EXERCISE:
Note how many lines of the material that follows include the string "pinky", and state only that number.

SUPPLIED MATERIAL:
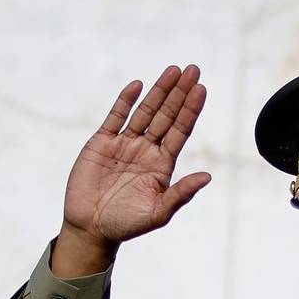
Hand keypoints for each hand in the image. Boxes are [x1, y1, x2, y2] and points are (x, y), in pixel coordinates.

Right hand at [53, 64, 211, 276]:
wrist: (91, 229)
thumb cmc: (126, 224)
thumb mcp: (158, 212)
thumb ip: (181, 194)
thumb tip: (207, 177)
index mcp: (162, 164)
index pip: (180, 130)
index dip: (191, 109)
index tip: (201, 89)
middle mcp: (146, 149)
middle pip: (166, 115)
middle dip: (179, 93)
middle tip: (193, 69)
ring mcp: (124, 144)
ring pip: (145, 111)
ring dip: (158, 91)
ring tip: (173, 71)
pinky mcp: (101, 143)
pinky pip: (115, 117)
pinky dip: (125, 101)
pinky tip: (137, 85)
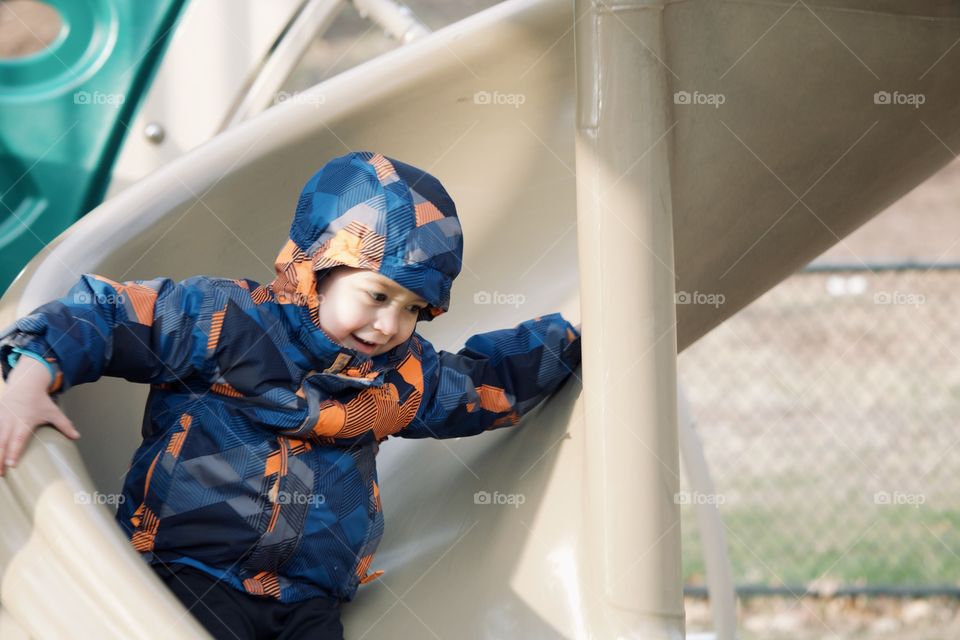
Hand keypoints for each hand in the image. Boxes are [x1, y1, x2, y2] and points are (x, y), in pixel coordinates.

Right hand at [0, 357, 78, 475]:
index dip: (14, 452)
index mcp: (24, 422)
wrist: (25, 384)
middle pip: (1, 442)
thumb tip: (77, 437)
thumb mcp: (53, 412)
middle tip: (0, 473)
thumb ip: (65, 425)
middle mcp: (9, 422)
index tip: (11, 465)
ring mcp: (0, 420)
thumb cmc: (39, 401)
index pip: (17, 440)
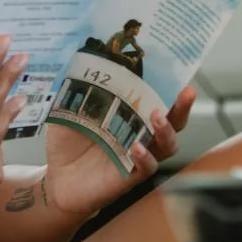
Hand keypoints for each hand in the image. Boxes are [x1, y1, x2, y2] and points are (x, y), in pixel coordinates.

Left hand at [42, 85, 195, 216]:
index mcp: (128, 116)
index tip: (179, 74)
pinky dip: (145, 158)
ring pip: (166, 145)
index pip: (156, 100)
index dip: (170, 88)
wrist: (55, 180)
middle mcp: (139, 135)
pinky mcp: (129, 177)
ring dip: (166, 131)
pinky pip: (146, 168)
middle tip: (187, 92)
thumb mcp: (67, 112)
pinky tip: (137, 147)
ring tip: (158, 117)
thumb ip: (75, 92)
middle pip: (173, 122)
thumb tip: (77, 62)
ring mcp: (136, 157)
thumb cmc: (66, 144)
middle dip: (182, 107)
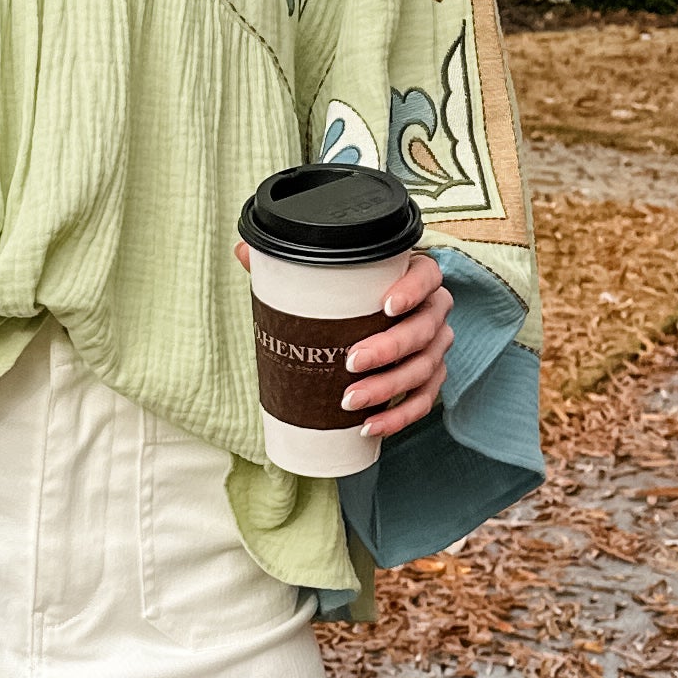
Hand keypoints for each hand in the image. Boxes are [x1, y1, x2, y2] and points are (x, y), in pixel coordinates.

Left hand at [233, 243, 453, 441]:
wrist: (370, 327)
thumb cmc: (350, 298)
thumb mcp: (324, 278)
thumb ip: (289, 264)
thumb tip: (242, 251)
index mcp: (415, 278)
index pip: (427, 275)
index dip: (413, 290)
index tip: (386, 306)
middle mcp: (432, 311)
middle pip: (424, 329)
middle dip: (389, 349)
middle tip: (351, 362)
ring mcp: (434, 347)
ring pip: (424, 368)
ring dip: (389, 388)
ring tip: (350, 401)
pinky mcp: (430, 379)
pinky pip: (423, 401)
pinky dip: (399, 417)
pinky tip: (370, 426)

RESULT OF THIS TASK:
12